Pressing on, I ask if there is a “philosophy” behind the company?
“Wow! This is the kind of question we find almost impossible to answer concisely or easily. Myself and the team spent a whole morning discussing this question. There is plenty of philosophy in the company for sure! We have a really strong culture with a small team of highly motivated engaged individuals who share our vision. Interestingly, the vision isn’t a manifesto or any such thing. I think our company culture is behavioral. Sure we have the core values you would expect — exceptional coffee, authenticity, quality, transparency and so on — but these are not unique in coffee.”
“I think you see the philosophy of a company in the details of what it does. It is easier to get an idea of who we are I think, by looking at what we have done, and what we continue to do with coffee.”
“As a company, we have been involved in a variety of aspects of coffee. It was definitely an awesome time to get involved and it continues to be an exciting space. I find coffee to be an interesting balance between the search for a timeless authentic quality in coffee, juxtaposed with an interest in new ideas, in disruptive and innovative thinking.”
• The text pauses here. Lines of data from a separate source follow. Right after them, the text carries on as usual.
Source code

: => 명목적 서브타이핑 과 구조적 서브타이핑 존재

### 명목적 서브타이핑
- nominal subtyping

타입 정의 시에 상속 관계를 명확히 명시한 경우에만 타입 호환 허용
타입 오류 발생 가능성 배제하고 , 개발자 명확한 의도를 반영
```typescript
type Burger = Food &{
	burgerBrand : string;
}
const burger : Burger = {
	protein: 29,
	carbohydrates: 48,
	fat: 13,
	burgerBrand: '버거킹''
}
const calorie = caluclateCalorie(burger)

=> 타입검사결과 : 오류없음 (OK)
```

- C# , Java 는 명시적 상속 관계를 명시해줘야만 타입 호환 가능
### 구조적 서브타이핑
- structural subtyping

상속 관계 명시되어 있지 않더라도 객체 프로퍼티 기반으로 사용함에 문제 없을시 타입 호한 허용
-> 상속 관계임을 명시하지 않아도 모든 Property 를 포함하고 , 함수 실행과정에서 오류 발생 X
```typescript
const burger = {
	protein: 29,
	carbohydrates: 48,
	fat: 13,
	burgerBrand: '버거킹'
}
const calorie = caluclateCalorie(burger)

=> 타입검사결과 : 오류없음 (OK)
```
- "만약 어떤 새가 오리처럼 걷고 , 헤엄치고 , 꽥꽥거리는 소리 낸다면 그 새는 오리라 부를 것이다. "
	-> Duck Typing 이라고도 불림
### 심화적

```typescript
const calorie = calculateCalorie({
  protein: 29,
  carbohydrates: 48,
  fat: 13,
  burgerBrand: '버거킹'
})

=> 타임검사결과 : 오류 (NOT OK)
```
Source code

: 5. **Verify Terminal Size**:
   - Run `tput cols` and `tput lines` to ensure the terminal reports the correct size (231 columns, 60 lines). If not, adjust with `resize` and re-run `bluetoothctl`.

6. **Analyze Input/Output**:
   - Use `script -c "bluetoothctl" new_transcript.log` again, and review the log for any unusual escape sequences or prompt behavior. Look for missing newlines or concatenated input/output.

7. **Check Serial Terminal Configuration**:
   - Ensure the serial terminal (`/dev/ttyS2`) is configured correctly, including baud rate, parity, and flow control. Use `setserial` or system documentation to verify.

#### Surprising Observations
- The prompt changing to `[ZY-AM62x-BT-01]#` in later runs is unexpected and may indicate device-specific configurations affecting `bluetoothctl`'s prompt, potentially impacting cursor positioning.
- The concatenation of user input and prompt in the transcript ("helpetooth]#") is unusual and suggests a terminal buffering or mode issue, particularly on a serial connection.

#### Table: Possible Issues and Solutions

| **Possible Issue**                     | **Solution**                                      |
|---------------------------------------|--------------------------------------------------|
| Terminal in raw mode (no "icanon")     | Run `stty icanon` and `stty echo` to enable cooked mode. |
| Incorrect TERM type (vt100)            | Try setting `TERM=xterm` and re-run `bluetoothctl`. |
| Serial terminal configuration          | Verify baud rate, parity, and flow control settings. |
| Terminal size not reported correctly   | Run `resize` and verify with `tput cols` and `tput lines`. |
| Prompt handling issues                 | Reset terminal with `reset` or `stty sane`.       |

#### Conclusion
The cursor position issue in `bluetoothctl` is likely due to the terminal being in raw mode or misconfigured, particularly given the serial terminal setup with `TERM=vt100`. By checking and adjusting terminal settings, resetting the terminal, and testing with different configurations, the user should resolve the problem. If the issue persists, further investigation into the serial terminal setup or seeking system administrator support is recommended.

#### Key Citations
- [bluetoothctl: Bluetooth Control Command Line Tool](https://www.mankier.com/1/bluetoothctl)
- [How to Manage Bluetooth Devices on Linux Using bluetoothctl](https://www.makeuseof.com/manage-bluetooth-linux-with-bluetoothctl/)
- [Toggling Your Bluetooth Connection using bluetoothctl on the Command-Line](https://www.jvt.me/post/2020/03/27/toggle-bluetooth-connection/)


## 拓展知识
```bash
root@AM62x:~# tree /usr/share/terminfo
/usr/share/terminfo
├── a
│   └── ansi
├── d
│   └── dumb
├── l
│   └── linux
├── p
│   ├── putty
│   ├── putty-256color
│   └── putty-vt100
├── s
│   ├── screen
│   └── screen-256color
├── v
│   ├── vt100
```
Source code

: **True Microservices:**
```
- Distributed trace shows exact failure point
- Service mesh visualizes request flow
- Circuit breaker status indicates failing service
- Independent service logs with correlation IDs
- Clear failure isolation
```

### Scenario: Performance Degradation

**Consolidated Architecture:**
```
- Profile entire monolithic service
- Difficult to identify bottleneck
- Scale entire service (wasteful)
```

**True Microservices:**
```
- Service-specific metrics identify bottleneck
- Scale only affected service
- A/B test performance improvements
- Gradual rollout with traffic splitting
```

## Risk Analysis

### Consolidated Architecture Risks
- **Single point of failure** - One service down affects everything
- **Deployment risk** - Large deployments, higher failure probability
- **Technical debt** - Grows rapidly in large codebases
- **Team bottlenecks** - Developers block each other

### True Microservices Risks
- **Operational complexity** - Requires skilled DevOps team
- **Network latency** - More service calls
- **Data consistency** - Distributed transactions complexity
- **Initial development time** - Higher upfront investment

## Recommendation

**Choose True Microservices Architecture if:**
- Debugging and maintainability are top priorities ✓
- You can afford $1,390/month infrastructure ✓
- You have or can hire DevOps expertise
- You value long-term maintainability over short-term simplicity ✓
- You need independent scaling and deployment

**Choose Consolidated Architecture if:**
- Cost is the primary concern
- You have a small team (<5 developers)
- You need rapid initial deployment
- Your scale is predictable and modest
“This is definitely a balance we explore at Colonna. We don’t seek to do new things for the sake of it. We are fascinated by the detail, but we don’t want to get so blinded by it that we lose focus on the whole. It is exciting that as a community around the world coffee is about always seeking to explore and improve. The only time this loses balance for me is when coffee is presented as something that needs complete re-thinking; something that a company is going to revolutionise or reinvent. For me, we are all building on the shoulders of many others that came before us.”
“We are always keen to simplify things that are needlessly complex, but we are also keen to recognise when something is complex and we do not seek to dumb it down unhelpfully. With most things, there is a desire to always have an answer, and Colonna is founded on the idea of not asserting answers where there are none.”
“At the core of what we do is a passion for customer experience and a strong belief that speciality coffee is not the sole domain of the initiated geek, but a culinary spectacle that many people will enjoy and become engaged by if the storytelling and the communication is right.”